Goal of the exercise
Please copy only the material from the line that has "right wrist: (96, 95, -15)" to the very last line, both ends included, exactly as written and without pictures.

Supplied material
• • • • •

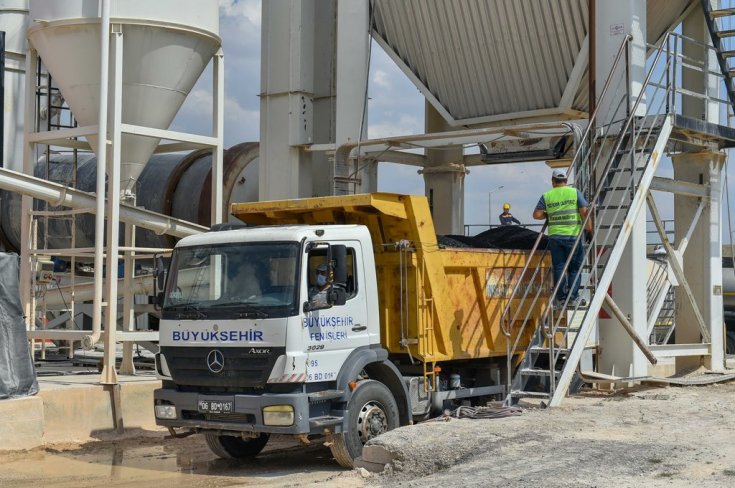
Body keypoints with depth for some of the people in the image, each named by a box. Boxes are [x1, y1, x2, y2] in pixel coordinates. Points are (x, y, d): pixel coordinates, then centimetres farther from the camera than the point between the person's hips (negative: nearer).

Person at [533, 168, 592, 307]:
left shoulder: (546, 196, 4)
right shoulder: (575, 192, 0)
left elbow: (537, 215, 3)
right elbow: (584, 212, -6)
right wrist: (589, 229, 3)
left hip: (554, 236, 2)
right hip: (572, 235, -2)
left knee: (558, 267, 9)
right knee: (574, 267, 6)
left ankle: (561, 297, 9)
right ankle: (573, 298, 2)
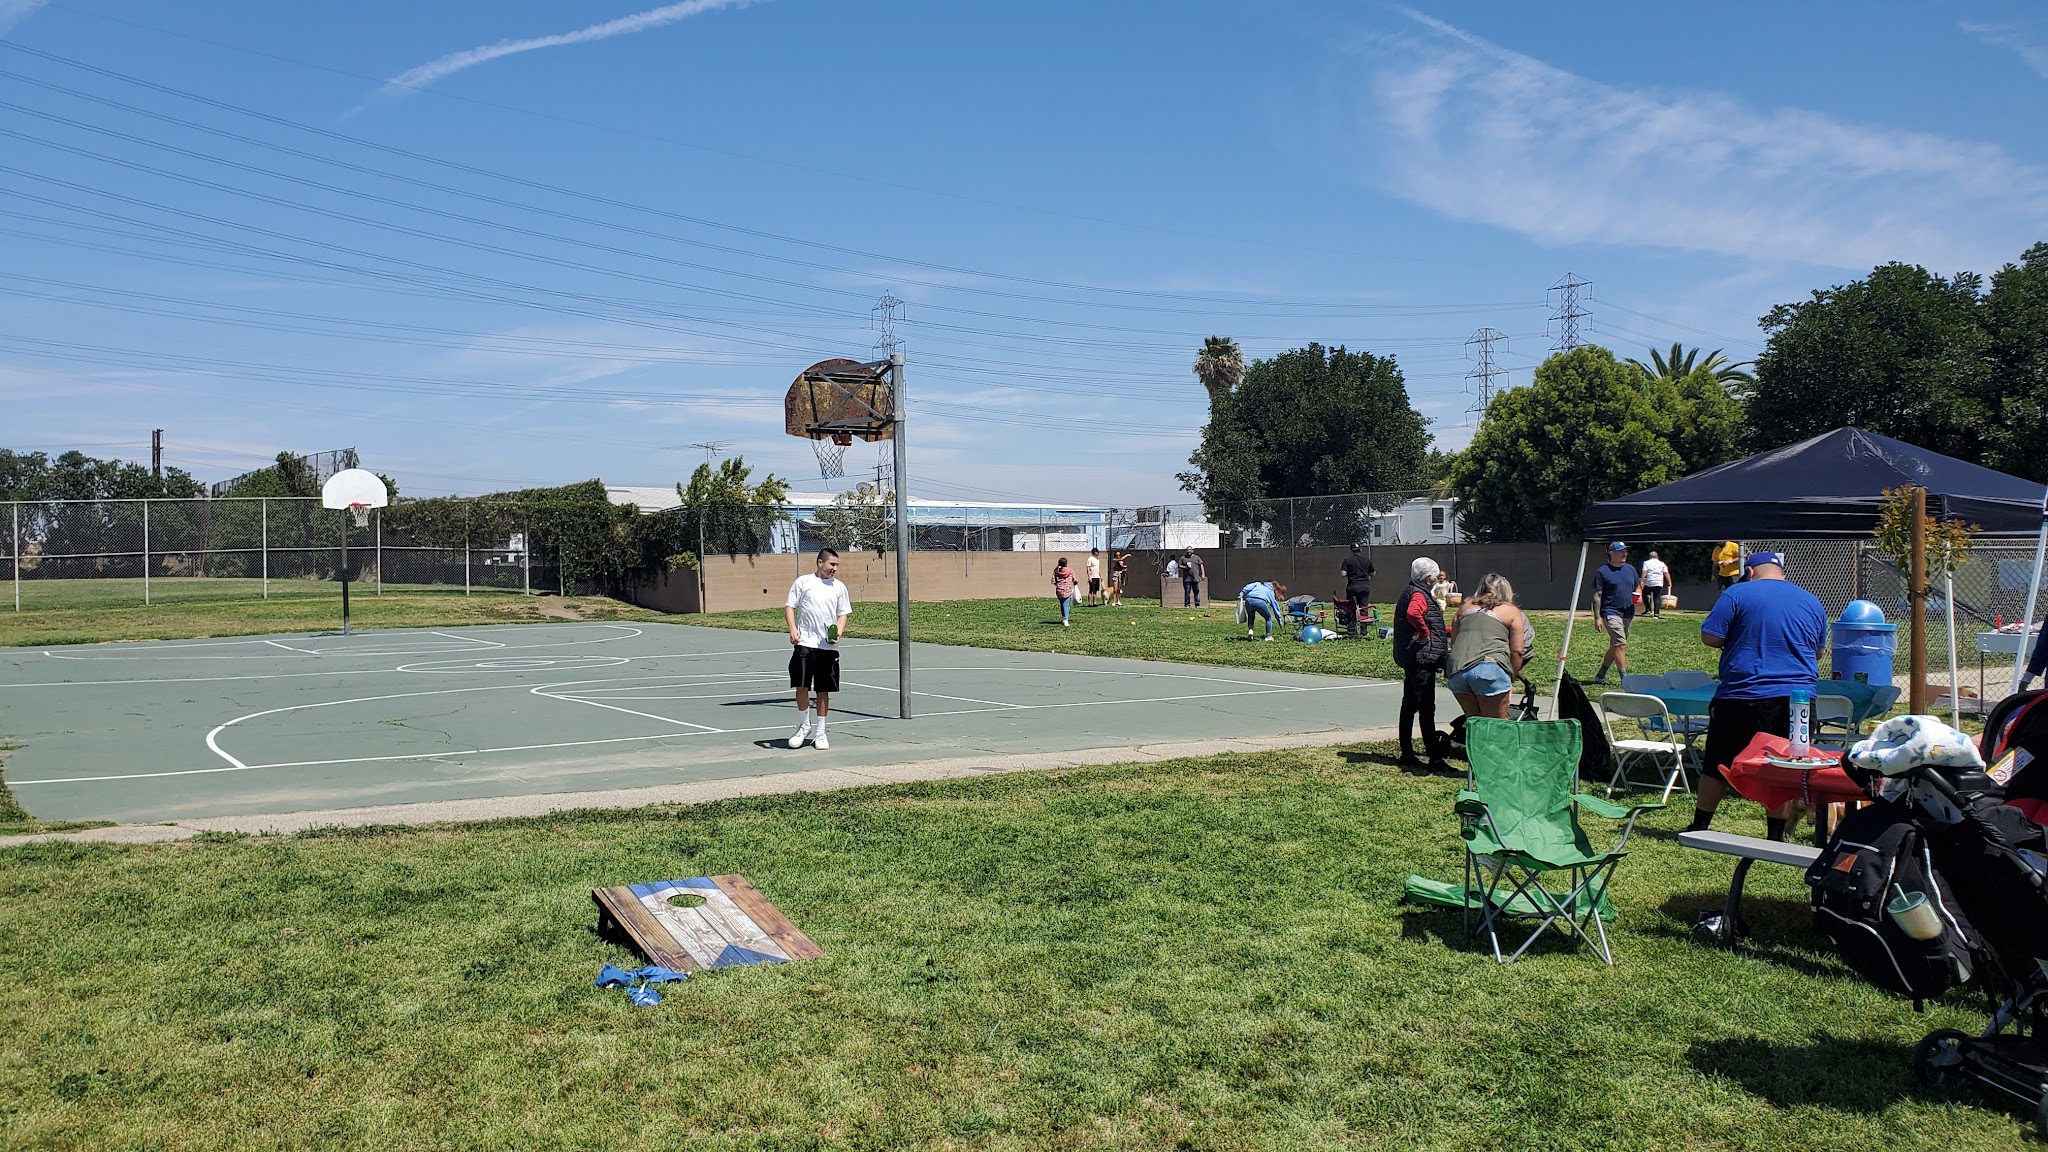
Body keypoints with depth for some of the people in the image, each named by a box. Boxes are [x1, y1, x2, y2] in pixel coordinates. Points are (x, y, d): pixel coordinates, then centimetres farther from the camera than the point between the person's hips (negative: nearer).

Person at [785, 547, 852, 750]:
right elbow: (789, 607, 2)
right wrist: (793, 630, -13)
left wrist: (838, 633, -6)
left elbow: (843, 614, 12)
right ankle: (804, 725, 16)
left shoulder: (839, 587, 9)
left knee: (823, 690, 6)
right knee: (801, 686, -6)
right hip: (805, 643, -2)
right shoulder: (803, 582, 2)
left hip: (828, 646, 2)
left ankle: (819, 732, 16)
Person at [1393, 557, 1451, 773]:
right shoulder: (1419, 594, -14)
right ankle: (1435, 759, -7)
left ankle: (1407, 756, 20)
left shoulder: (1410, 591, 17)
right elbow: (1413, 613, -36)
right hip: (1423, 658, -11)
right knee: (1426, 709, -9)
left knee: (1409, 706, 13)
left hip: (1411, 659, 11)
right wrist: (1425, 633, -23)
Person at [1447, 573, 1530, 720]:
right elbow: (1517, 651, 6)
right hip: (1490, 668, -4)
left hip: (1457, 669, 4)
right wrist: (1511, 679, 16)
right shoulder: (1511, 611, 12)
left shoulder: (1466, 607, 24)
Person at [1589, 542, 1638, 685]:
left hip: (1628, 613, 7)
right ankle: (1624, 677, -16)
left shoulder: (1630, 569, 14)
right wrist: (1597, 617, -12)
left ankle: (1600, 676, 22)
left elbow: (1638, 587, 25)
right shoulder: (1602, 571, -4)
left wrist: (1638, 596, 0)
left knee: (1615, 646, 11)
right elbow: (1597, 595, -6)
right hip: (1611, 612, -7)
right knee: (1621, 644, -16)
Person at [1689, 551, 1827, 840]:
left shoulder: (1738, 594, -6)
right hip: (1798, 698, 4)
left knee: (1718, 765, 8)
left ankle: (1698, 829, 16)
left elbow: (1709, 637, -9)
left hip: (1744, 695, -4)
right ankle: (1776, 836, 13)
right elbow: (1818, 651, 19)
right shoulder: (1811, 601, 10)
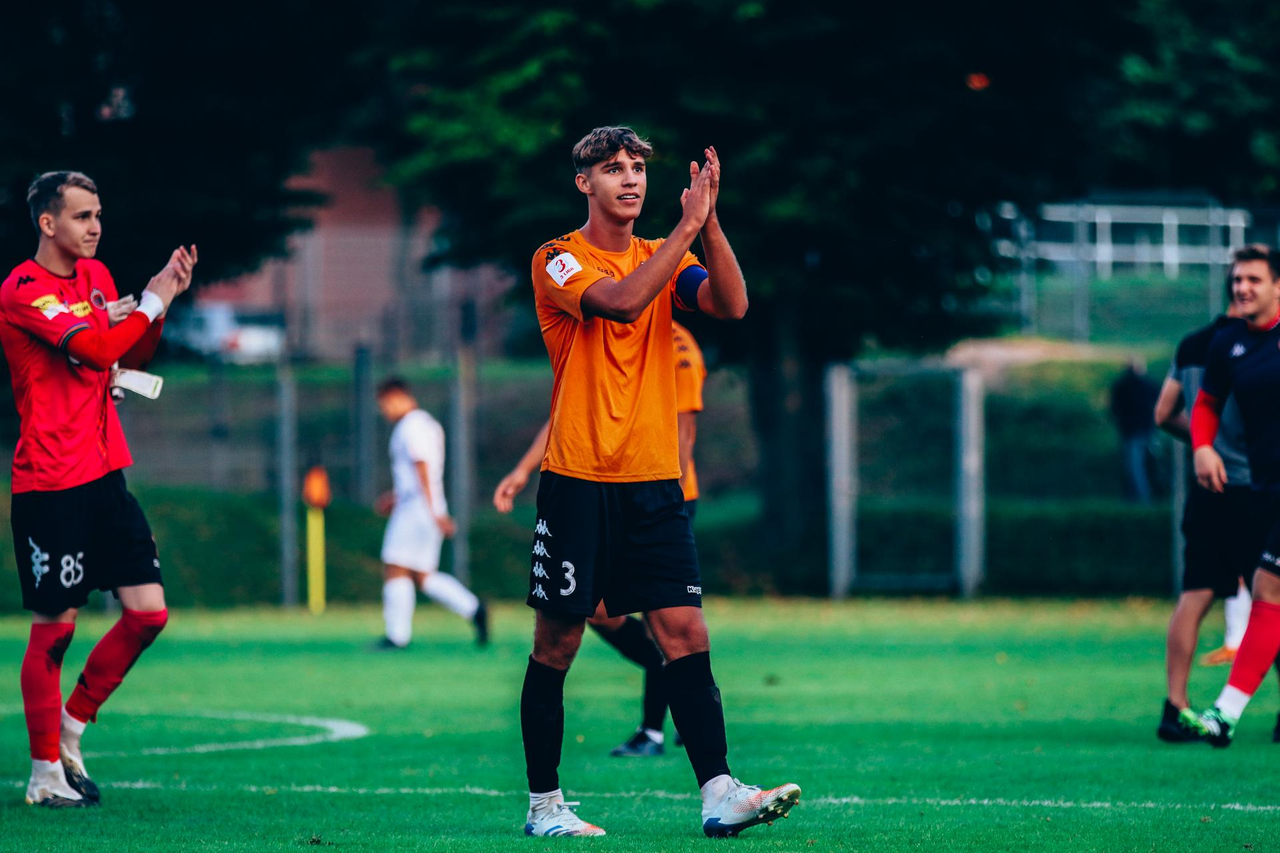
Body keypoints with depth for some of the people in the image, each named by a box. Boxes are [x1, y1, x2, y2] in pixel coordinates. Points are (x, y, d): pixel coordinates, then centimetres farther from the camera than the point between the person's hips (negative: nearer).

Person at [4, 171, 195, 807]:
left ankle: (71, 726, 19)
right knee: (54, 628, -3)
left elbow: (128, 357, 24)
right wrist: (152, 300, -11)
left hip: (104, 475, 8)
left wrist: (164, 298, 8)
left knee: (148, 612, 2)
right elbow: (96, 349, -25)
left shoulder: (97, 277, 13)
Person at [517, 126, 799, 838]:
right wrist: (687, 228, -21)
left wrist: (710, 223, -16)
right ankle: (545, 803, 12)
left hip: (655, 483, 4)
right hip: (578, 480, -4)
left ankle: (719, 794, -13)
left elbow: (731, 304, -5)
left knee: (686, 637, -6)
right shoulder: (559, 260, -2)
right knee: (556, 646, 2)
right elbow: (621, 301, -22)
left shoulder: (665, 260, 13)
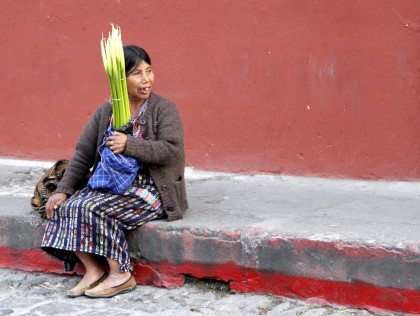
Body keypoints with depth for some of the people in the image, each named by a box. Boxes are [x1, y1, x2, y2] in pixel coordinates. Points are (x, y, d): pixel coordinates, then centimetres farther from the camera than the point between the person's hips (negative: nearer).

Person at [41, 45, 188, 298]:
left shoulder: (165, 109, -3)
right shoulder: (105, 112, 11)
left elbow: (172, 149, -18)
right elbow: (83, 155, 9)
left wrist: (129, 145, -27)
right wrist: (63, 190, -3)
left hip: (148, 188, -6)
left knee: (92, 209, -26)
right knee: (67, 207, -17)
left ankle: (120, 275, -13)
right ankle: (93, 271, -11)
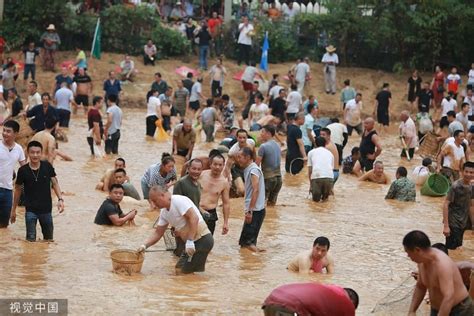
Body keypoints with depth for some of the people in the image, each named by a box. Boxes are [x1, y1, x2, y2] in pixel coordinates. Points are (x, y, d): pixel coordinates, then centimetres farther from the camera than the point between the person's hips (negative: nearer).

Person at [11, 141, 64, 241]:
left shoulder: (47, 167, -5)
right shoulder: (23, 170, -8)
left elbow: (54, 183, 4)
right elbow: (18, 189, 3)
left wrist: (60, 199, -11)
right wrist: (14, 210, 7)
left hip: (46, 209, 2)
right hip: (30, 210, -2)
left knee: (49, 239, 14)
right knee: (31, 239, -2)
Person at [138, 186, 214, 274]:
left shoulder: (179, 201, -16)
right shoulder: (164, 212, 12)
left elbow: (194, 218, -25)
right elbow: (158, 233, 19)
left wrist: (190, 241, -28)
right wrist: (145, 245, 6)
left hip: (202, 239, -10)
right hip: (193, 242, 10)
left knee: (183, 272, -9)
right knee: (179, 269, 14)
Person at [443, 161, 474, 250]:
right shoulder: (455, 186, -17)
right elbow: (445, 205, -19)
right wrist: (446, 226, -23)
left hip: (462, 223, 7)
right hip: (453, 223, -7)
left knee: (457, 247, 11)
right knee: (451, 248, -7)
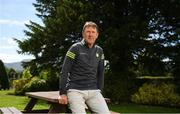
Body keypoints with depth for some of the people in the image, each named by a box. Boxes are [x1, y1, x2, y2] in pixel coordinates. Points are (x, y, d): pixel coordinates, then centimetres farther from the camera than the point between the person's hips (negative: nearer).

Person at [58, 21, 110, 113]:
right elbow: (64, 71, -5)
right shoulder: (75, 48, -3)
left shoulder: (99, 51, 11)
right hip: (75, 90, -4)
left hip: (94, 91, 4)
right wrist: (62, 93, -8)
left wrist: (99, 91, 12)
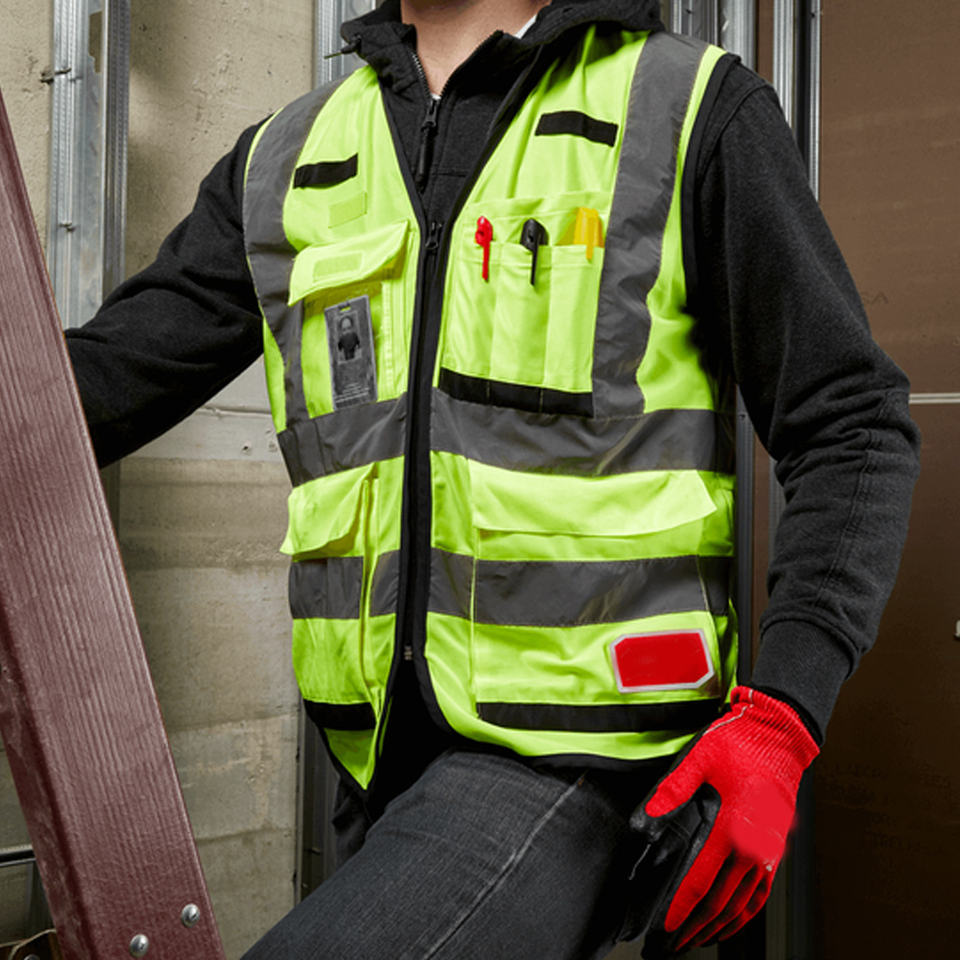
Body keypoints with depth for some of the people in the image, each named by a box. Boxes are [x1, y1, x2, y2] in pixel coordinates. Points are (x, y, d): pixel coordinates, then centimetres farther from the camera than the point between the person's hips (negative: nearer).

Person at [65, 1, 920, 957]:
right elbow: (105, 375, 5)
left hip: (581, 748, -6)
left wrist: (778, 721, -17)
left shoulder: (695, 110, -3)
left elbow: (854, 431, -6)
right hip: (384, 756, 6)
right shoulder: (283, 163, 10)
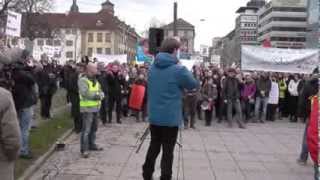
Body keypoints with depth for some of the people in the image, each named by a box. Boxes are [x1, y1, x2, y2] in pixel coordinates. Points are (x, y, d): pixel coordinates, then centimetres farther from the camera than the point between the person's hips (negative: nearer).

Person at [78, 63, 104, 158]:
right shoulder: (82, 80, -10)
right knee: (86, 129, -9)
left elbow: (100, 92, 12)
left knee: (94, 128, 17)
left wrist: (100, 95, -12)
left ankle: (92, 145, 31)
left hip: (95, 108, 8)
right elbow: (85, 93, -24)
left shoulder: (95, 80, 17)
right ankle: (84, 149, -4)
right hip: (87, 108, -8)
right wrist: (96, 95, -15)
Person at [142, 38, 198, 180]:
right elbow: (194, 84, -2)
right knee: (168, 151, 4)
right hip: (170, 118, -6)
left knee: (154, 147, 19)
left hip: (154, 116, 6)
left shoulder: (152, 68, 4)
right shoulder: (178, 70, -16)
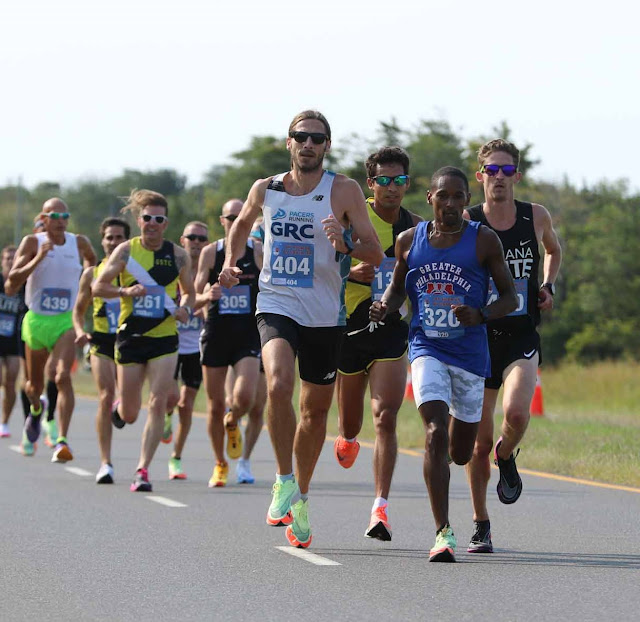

• • • • •

Your response
right wrist: (96, 95, -15)
Person at [142, 38, 198, 180]:
right elbow: (194, 84, -2)
right knee: (168, 151, 4)
right hip: (170, 118, -6)
left knee: (154, 147, 19)
left hip: (154, 116, 6)
left shoulder: (152, 68, 4)
right shoulder: (178, 70, -16)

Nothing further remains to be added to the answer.